Rows ->
══════
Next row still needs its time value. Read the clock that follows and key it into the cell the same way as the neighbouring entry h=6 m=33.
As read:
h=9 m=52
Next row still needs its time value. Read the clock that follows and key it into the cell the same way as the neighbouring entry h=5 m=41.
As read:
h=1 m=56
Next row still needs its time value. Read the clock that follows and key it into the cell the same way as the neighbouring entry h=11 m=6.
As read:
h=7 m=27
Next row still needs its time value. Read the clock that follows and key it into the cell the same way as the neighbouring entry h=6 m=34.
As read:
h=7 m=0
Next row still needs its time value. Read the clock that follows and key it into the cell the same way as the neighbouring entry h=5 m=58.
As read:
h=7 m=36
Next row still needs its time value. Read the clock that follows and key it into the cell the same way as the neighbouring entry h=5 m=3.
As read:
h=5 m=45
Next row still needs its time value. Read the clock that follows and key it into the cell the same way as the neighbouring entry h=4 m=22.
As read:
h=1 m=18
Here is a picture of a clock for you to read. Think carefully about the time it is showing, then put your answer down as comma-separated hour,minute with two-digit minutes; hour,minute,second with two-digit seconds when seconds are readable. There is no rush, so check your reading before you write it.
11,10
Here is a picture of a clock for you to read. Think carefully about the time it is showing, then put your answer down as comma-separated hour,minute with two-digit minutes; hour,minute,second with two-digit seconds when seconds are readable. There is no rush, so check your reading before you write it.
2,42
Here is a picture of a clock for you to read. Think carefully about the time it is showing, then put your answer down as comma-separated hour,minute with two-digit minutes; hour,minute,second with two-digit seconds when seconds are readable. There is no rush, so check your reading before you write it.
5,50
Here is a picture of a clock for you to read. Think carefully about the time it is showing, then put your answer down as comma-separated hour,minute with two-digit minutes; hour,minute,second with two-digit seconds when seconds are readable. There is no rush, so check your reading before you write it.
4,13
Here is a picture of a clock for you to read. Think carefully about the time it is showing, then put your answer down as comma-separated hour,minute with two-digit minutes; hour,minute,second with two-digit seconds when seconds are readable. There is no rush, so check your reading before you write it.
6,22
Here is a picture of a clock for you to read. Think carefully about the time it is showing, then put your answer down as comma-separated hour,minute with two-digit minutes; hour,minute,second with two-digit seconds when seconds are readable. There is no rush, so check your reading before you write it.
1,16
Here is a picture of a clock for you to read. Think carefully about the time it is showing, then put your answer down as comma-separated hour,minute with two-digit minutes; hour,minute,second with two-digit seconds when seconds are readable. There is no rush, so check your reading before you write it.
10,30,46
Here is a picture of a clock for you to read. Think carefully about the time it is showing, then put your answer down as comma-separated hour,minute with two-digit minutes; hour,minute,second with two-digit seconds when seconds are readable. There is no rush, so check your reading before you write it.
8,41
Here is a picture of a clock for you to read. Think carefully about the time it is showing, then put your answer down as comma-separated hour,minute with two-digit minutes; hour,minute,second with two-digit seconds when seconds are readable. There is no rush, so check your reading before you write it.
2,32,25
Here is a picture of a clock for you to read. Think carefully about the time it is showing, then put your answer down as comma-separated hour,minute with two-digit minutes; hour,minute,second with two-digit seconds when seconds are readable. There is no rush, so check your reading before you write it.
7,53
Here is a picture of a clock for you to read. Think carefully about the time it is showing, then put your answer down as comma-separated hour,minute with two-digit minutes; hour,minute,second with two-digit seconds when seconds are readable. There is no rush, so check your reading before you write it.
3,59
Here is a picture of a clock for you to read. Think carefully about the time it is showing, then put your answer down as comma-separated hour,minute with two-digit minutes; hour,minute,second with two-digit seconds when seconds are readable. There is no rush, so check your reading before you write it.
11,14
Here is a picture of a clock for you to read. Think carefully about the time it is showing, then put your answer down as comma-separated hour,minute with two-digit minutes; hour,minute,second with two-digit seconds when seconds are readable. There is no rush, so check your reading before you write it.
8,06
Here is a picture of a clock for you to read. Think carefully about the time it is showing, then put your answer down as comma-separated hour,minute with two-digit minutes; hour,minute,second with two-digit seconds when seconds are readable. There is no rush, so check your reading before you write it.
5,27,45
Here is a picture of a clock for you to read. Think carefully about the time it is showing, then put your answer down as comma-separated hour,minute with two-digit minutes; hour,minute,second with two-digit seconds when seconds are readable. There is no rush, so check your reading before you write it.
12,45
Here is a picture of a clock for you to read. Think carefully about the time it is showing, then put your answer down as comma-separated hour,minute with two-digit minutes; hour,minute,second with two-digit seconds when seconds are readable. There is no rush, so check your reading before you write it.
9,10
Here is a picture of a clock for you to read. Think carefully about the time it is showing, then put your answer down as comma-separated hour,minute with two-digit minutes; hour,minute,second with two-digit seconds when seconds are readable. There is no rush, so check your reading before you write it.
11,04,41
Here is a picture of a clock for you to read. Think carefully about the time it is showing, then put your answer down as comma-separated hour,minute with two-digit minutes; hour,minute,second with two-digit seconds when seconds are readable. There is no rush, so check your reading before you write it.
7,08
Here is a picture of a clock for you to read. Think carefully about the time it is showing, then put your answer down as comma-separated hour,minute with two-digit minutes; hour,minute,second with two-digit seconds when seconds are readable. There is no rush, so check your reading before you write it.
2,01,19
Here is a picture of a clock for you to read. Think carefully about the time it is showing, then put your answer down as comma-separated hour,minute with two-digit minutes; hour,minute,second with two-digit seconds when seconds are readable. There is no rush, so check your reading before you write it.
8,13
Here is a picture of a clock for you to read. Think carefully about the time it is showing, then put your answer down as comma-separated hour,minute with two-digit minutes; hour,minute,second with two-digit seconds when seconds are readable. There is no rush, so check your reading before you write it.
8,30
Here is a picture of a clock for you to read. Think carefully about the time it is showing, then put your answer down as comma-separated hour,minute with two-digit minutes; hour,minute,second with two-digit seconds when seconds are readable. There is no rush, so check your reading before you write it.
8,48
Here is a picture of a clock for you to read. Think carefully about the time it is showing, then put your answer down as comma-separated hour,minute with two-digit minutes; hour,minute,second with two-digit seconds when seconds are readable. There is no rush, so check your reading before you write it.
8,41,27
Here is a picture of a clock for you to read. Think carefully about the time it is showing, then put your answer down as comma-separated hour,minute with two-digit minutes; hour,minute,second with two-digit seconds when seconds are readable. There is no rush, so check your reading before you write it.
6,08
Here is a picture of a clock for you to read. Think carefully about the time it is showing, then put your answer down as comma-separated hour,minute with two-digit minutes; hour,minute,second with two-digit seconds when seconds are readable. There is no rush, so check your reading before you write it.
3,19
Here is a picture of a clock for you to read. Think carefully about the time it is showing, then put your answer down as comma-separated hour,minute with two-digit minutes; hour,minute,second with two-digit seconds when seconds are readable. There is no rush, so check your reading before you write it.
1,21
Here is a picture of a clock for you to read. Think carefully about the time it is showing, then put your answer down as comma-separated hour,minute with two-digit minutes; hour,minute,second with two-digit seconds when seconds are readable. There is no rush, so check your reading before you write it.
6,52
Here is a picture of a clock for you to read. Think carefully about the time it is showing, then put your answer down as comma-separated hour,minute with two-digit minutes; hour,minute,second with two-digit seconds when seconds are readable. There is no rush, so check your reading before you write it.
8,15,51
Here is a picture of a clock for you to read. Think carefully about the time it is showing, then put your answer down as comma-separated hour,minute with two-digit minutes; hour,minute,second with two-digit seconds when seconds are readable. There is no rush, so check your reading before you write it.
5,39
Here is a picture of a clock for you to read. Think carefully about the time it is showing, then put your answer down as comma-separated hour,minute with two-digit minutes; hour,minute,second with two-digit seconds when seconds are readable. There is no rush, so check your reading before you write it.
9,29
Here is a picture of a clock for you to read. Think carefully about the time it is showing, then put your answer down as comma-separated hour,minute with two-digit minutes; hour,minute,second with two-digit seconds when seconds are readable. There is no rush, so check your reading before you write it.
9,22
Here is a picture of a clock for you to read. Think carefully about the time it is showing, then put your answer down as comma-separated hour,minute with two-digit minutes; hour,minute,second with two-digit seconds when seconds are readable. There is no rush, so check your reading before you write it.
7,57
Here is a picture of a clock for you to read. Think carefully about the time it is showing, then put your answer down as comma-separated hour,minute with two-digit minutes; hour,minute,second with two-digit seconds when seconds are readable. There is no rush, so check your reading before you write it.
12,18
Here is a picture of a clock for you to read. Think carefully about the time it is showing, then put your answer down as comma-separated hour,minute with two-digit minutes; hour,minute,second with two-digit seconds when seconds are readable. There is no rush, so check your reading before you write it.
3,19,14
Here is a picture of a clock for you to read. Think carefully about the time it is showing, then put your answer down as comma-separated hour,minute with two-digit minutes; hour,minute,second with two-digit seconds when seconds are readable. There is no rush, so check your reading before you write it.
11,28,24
══════
Aim of the exercise -> Sift the listing and copy out each line that contains the word "into". Only matches with the same capitalization count.

Solved problem ->
Next row still needs its time value. Read the clock that follows and key it into the cell the same way as the neighbouring entry h=6 m=33.
Next row still needs its time value. Read the clock that follows and key it into the cell the same way as the neighbouring entry h=5 m=41.
Next row still needs its time value. Read the clock that follows and key it into the cell the same way as the neighbouring entry h=11 m=6.
Next row still needs its time value. Read the clock that follows and key it into the cell the same way as the neighbouring entry h=6 m=34.
Next row still needs its time value. Read the clock that follows and key it into the cell the same way as the neighbouring entry h=5 m=58.
Next row still needs its time value. Read the clock that follows and key it into the cell the same way as the neighbouring entry h=5 m=3.
Next row still needs its time value. Read the clock that follows and key it into the cell the same way as the neighbouring entry h=4 m=22.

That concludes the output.